Youth with hemophilia having a discussion
This mother presents her two boys with hemophilia to be infused with hemophilia drug

Agnes Kadu a deux garçons atteints de troubles de la coagulation. Elle a vécu une aventure similaire car ses proches pensaient que ses petits garçons étaient ensorcelés. Elle s’inquiète de la possibilité que beaucoup de parents ayant des enfants atteints d’une maladie hémorragique ignorent leur véritable état de santé. « Il n’est pas impossible que certains parents soient persuadés que leurs enfants ont été ensorcelés. » Elle conseille aux parents d’être attentifs à leurs enfants et de consulter en cas de problème. « [Mais] si votre enfant est diagnostiqué comme étant hémophile, ne perdez pas espoir, continuez à prendre soin de lui. Je suis convaincue qu’ils peuvent grandir comme n’importe quel autre enfant », a-t-elle déclaré.

Il existe de nombreux Ougandais dans la même situation. Les récits sont souvent les mêmes : de jeunes gens atteints d’un trouble de la coagulation ne bénéficiant pas du traitement dont ils ont besoin pour grandir et avoir une vie normale. Heureusement, l’espoir est là.

La Fondation ougandaise de l’hémophilie a entrepris de recenser les personnes atteintes d’un trouble de la coagulation sur l’ensemble du territoire afin de leur permettre de bénéficier d’une prise en charge adéquate. En Ouganda, les experts estiment qu’il existe 3 800 personnes atteintes d’une maladie hémorragique rare mais seuls 2 % d’entre elles ont été identifiées.
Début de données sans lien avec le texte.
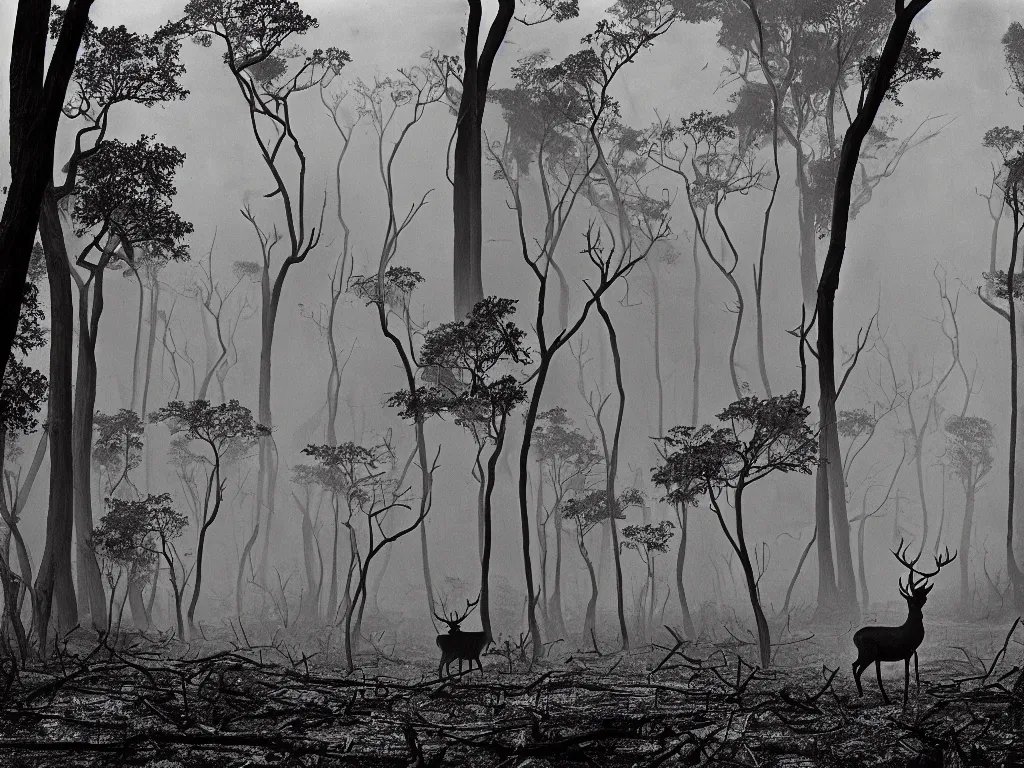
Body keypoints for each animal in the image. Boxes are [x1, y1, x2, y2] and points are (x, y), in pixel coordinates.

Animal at [851, 536, 954, 708]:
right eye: (916, 598)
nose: (925, 595)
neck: (911, 632)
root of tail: (854, 637)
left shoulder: (911, 652)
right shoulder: (906, 651)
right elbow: (906, 677)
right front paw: (905, 702)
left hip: (867, 653)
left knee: (854, 665)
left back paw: (875, 696)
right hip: (869, 652)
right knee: (858, 669)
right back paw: (862, 694)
Agnes Kisakye, secrétaire exécutive de la Fondation ougandaise de l’hémophilie, a indiqué que son organisation s’est efforcée de contacter les familles et les patients atteints de troubles de la coagulation, ainsi que la communauté dans son ensemble, par l’intermédiaire des responsables locaux et des professionnels de santé, afin de les éduquer en matière d’hémophilie et de troubles de la coagulation. Il reste encore beaucoup à faire pour empêcher les stigmatisations et discriminations auxquelles les membres de la communauté doivent faire face, ainsi que pour    renforcer le soutien et le sens d’appartenance à la communauté. L’action de la Fondation ougandaise de l’hémophilie est variée. Elle encourage notamment les familles à développer des activités génératrices de revenus leur permettant de subvenir à leurs besoins et de prendre en charge certains soins médicaux. Il s’agit là d’une priorité car, en Ouganda, nombreuses sont les familles sans revenu qui ne sont pas en mesure de se déplacer et de se rendre dans les infrastructures médicales, et encore moins, de se permettre de payer des traitements médicaux.  « Nous pensons que les petits projets que nous menons (majoritairement auprès des femmes) sont une source de solidarité entre les membres de notre communauté », a déclaré Agnes Kisakye.

Le Programme d’aide humanitaire de la Fédération mondiale de l’hémophilie (FMH) soutient les Ougandais atteints d’un trouble de la coagulation en leur fournissant un appui complémentaire, notamment en leur proposant gracieusement des produits thérapeutiques. Ces dons de médicaments sont indispensables dans un pays où l’aide gouvernementale aux patients est extrêmement limitée. Agnes Kisakye espère que le gouvernement adoptera bientôt un rôle plus actif. « Nous comptons sur le gouvernement pour établir un budget alloué aux réactifs et aux facteurs, car les patients comptent, à l’heure actuelle, sur les seuls dons de produits », a-t-elle déclaré. En attendant que les choses bougent, la Fondation ougandaise de l’hémophilie et le Programme d’aide humanitaire de la FMH poursuivent leurs efforts et continuent à soutenir inlassablement la communauté ougandaise concernée par les troubles de la coagulation.